YOUR OBJECTIVE => Transcribe every entry that follows exactly, omitting all pictures.
(Beginning of MATERIAL SUPPLIED)
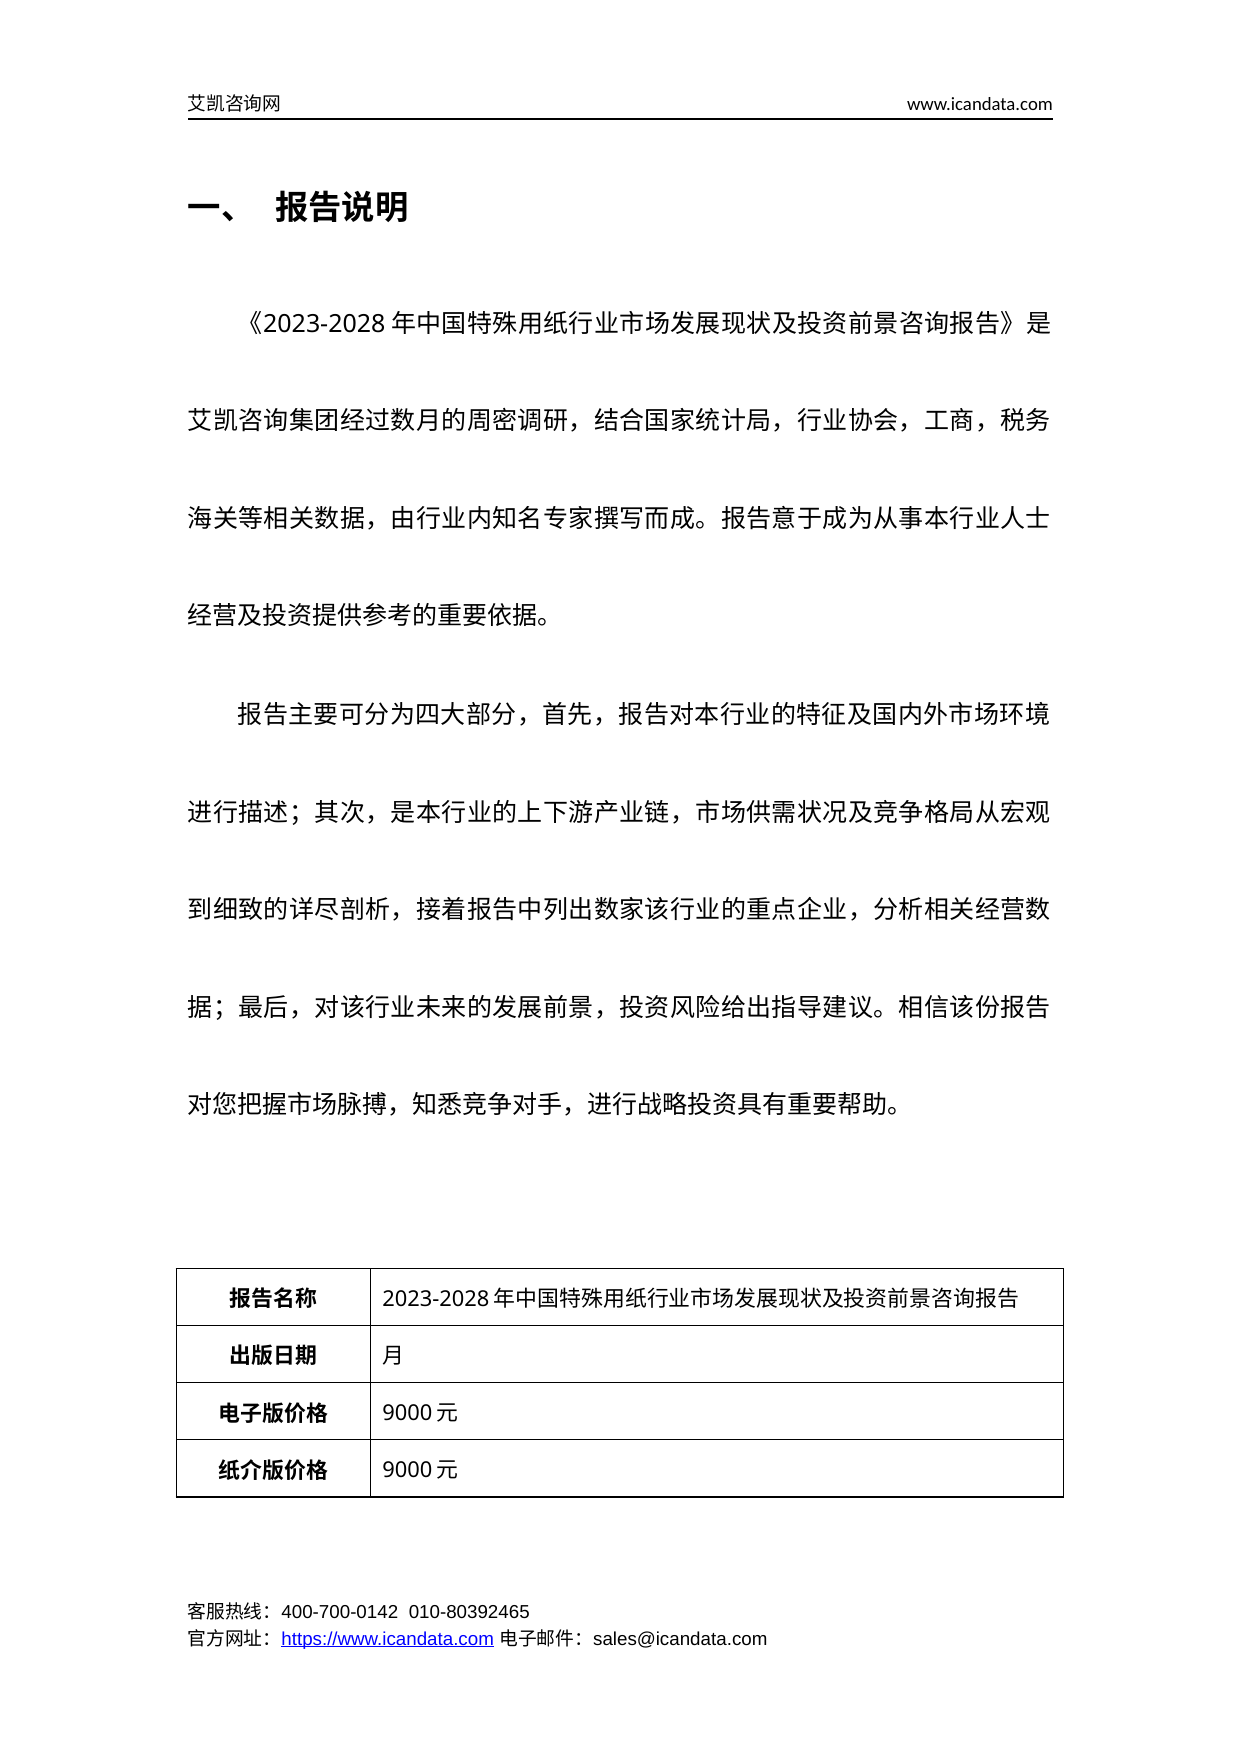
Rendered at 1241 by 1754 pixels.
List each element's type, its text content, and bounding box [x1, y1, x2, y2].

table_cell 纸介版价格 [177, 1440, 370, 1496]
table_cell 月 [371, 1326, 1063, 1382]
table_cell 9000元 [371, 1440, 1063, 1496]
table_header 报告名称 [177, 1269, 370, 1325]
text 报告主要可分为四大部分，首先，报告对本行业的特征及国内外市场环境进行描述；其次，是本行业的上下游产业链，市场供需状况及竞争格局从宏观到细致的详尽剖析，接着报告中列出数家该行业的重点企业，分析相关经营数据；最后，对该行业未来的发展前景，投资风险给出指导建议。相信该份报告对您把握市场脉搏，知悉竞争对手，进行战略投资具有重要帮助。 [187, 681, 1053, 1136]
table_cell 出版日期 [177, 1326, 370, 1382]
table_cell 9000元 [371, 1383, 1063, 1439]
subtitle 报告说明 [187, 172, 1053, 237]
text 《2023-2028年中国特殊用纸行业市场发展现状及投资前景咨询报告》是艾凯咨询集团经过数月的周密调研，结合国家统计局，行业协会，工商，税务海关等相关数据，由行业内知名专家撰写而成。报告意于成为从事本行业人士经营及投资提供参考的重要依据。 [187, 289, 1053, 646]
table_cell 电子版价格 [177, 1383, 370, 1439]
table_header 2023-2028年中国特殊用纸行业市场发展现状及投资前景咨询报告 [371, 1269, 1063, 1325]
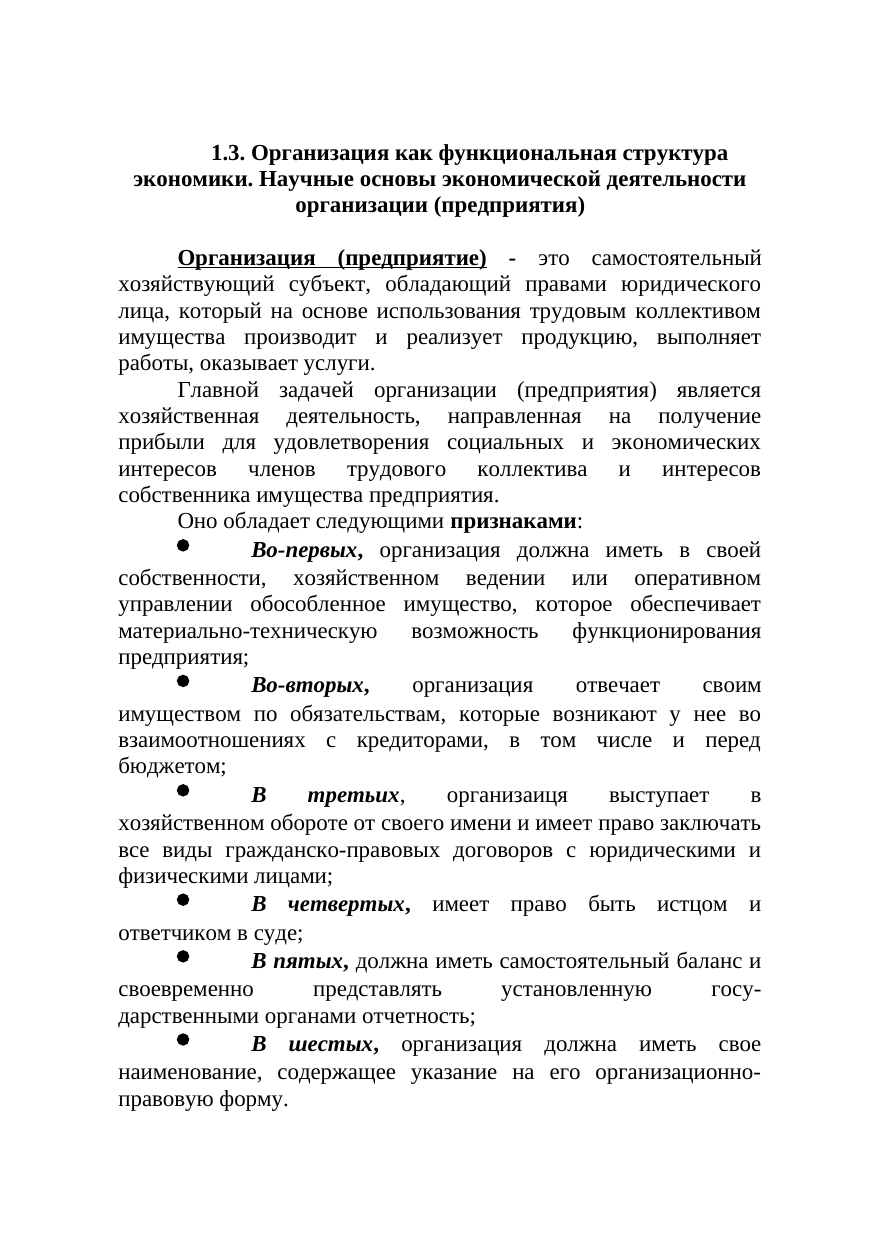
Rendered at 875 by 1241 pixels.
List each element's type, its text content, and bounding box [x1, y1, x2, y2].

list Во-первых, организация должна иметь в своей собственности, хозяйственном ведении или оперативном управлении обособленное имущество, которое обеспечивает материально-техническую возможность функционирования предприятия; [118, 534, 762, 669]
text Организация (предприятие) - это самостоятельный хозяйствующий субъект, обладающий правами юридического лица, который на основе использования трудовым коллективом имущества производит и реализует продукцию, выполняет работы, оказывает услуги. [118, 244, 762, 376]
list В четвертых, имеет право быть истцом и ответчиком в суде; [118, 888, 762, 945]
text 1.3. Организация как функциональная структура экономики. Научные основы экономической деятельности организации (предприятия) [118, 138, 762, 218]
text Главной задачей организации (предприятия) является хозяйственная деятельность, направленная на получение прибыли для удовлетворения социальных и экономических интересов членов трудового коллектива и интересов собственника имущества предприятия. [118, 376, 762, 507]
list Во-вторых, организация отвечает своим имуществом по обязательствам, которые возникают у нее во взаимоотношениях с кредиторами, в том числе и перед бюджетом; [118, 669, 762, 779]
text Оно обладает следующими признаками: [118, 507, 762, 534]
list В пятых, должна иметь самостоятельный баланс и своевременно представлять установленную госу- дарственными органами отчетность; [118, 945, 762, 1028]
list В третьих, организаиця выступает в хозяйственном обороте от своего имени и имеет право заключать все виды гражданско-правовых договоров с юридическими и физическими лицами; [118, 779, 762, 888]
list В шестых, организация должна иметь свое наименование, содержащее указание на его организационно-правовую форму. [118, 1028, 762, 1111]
(End of MATERIAL SUPPLIED)
SOLUTION BELOW =>
Rendered at 1241 by 1754 pixels.
List each element's type, its text content, and bounding box [x1, y1, x2, y2].

table_cell 纸介版价格 [177, 1440, 370, 1496]
table_cell 月 [371, 1326, 1063, 1382]
table_cell 9000元 [371, 1440, 1063, 1496]
table_header 报告名称 [177, 1269, 370, 1325]
text 报告主要可分为四大部分，首先，报告对本行业的特征及国内外市场环境进行描述；其次，是本行业的上下游产业链，市场供需状况及竞争格局从宏观到细致的详尽剖析，接着报告中列出数家该行业的重点企业，分析相关经营数据；最后，对该行业未来的发展前景，投资风险给出指导建议。相信该份报告对您把握市场脉搏，知悉竞争对手，进行战略投资具有重要帮助。 [187, 681, 1053, 1136]
table_cell 出版日期 [177, 1326, 370, 1382]
table_cell 9000元 [371, 1383, 1063, 1439]
subtitle 报告说明 [187, 172, 1053, 237]
text 《2023-2028年中国特殊用纸行业市场发展现状及投资前景咨询报告》是艾凯咨询集团经过数月的周密调研，结合国家统计局，行业协会，工商，税务海关等相关数据，由行业内知名专家撰写而成。报告意于成为从事本行业人士经营及投资提供参考的重要依据。 [187, 289, 1053, 646]
table_cell 电子版价格 [177, 1383, 370, 1439]
table_header 2023-2028年中国特殊用纸行业市场发展现状及投资前景咨询报告 [371, 1269, 1063, 1325]
Rendered at 875 by 1241 pixels.
List each element's type, its text content, and bounding box [x1, y1, x2, y2].

list Во-первых, организация должна иметь в своей собственности, хозяйственном ведении или оперативном управлении обособленное имущество, которое обеспечивает материально-техническую возможность функционирования предприятия; [118, 534, 762, 669]
text Организация (предприятие) - это самостоятельный хозяйствующий субъект, обладающий правами юридического лица, который на основе использования трудовым коллективом имущества производит и реализует продукцию, выполняет работы, оказывает услуги. [118, 244, 762, 376]
list В четвертых, имеет право быть истцом и ответчиком в суде; [118, 888, 762, 945]
text 1.3. Организация как функциональная структура экономики. Научные основы экономической деятельности организации (предприятия) [118, 138, 762, 218]
text Главной задачей организации (предприятия) является хозяйственная деятельность, направленная на получение прибыли для удовлетворения социальных и экономических интересов членов трудового коллектива и интересов собственника имущества предприятия. [118, 376, 762, 507]
list Во-вторых, организация отвечает своим имуществом по обязательствам, которые возникают у нее во взаимоотношениях с кредиторами, в том числе и перед бюджетом; [118, 669, 762, 779]
text Оно обладает следующими признаками: [118, 507, 762, 534]
list В пятых, должна иметь самостоятельный баланс и своевременно представлять установленную госу- дарственными органами отчетность; [118, 945, 762, 1028]
list В третьих, организаиця выступает в хозяйственном обороте от своего имени и имеет право заключать все виды гражданско-правовых договоров с юридическими и физическими лицами; [118, 779, 762, 888]
list В шестых, организация должна иметь свое наименование, содержащее указание на его организационно-правовую форму. [118, 1028, 762, 1111]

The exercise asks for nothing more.